*TO DO*.
Repeat exactly the lines of the material below that run from the "bench: present [393,393,553,517]" line to the "hardback book: none" line, including both, and do not carry over any pictures.

*SOURCE RECORDS*.

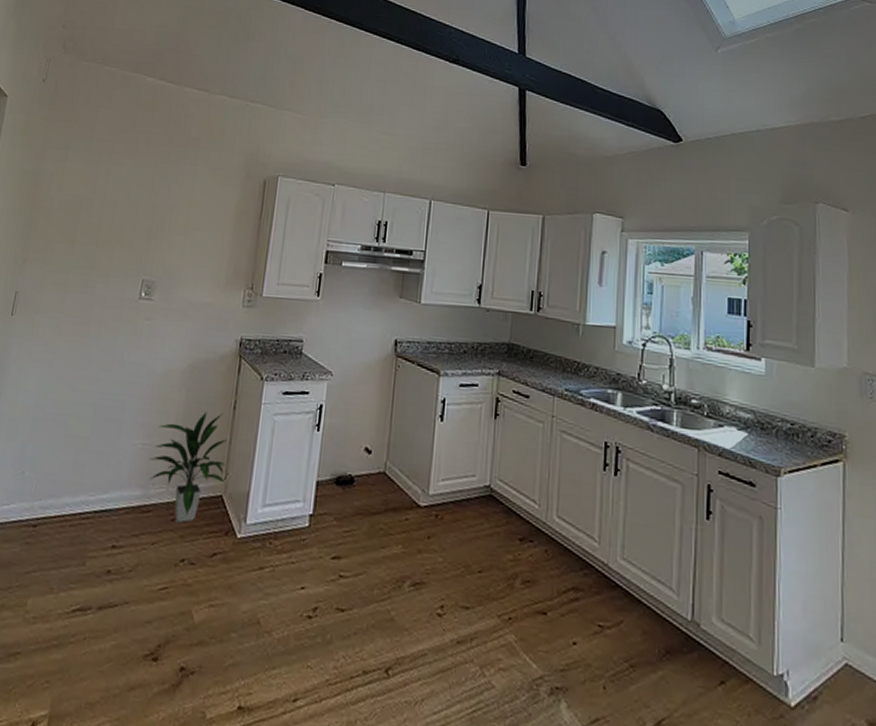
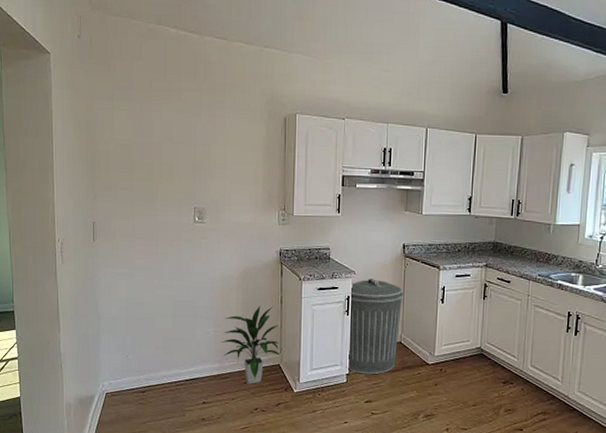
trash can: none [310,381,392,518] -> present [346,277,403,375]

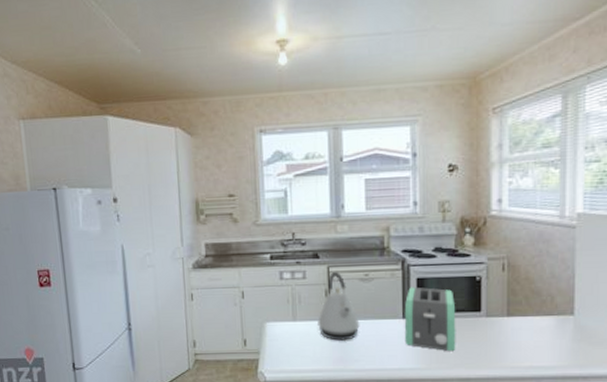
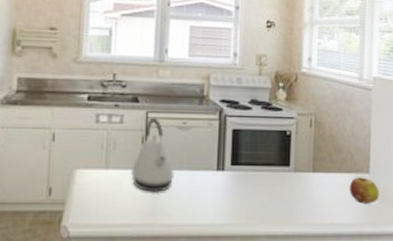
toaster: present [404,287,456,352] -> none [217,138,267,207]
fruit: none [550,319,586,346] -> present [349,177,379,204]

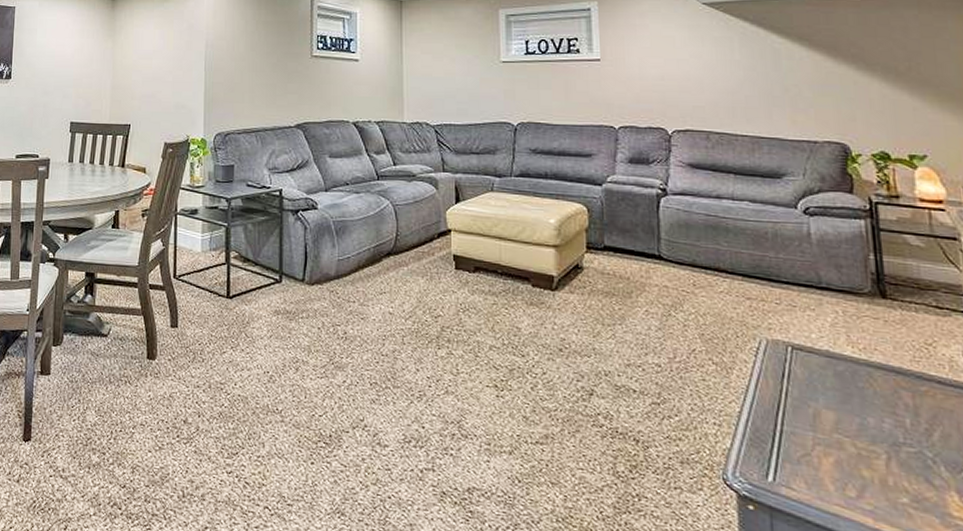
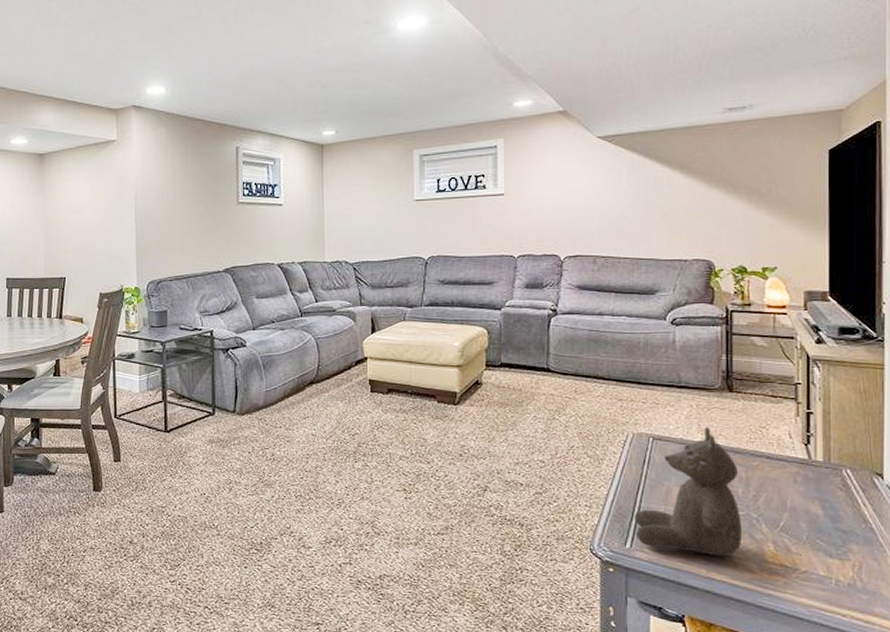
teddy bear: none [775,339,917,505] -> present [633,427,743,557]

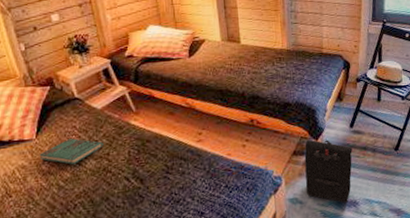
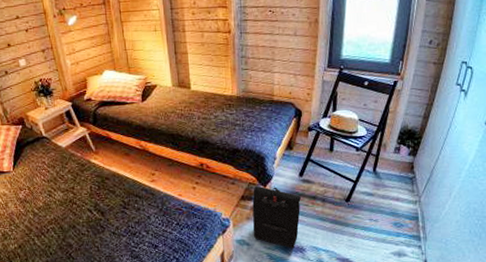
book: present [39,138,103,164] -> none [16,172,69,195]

==

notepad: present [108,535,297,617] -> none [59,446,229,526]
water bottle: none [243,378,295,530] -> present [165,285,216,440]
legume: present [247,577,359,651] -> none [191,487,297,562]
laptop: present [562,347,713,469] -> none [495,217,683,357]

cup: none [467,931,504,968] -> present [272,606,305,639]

--

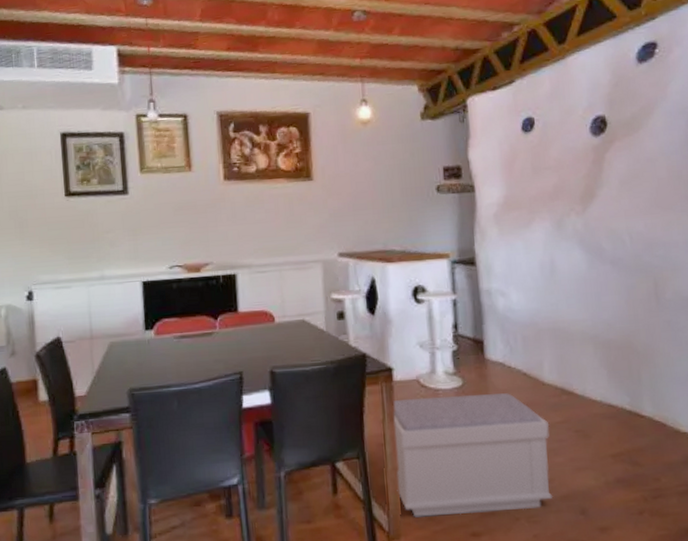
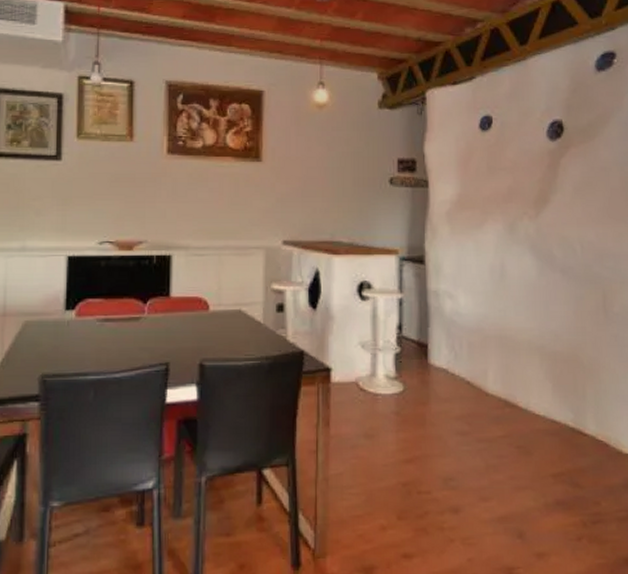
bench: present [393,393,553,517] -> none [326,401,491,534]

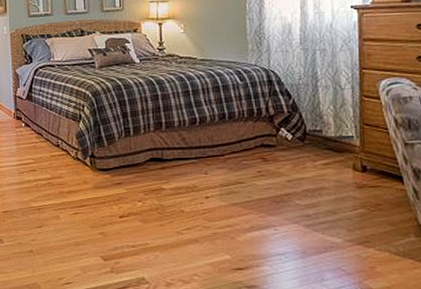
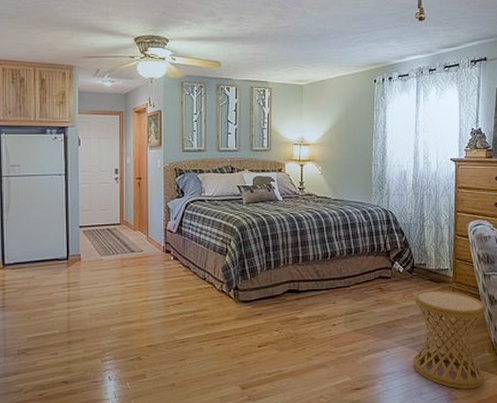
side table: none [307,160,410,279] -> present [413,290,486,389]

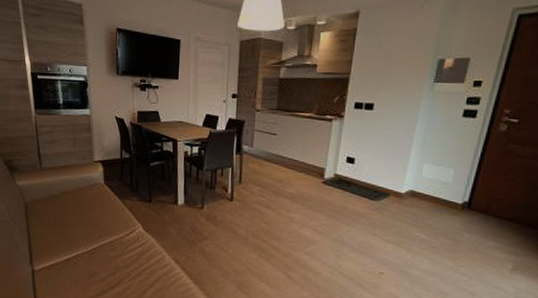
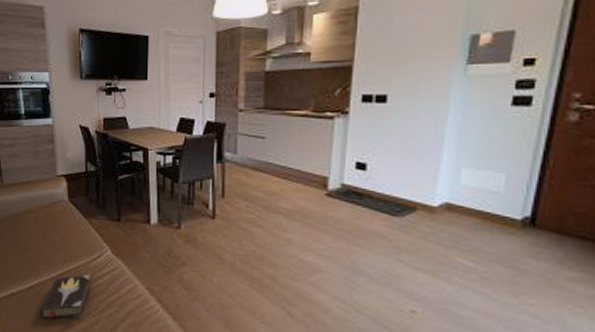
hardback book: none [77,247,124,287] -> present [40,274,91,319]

*SOLVED EXERCISE*.
bench: present [393,393,553,517] -> none [326,401,491,534]

side table: none [307,160,410,279] -> present [413,290,486,389]

hardback book: none [77,247,124,287] -> present [40,274,91,319]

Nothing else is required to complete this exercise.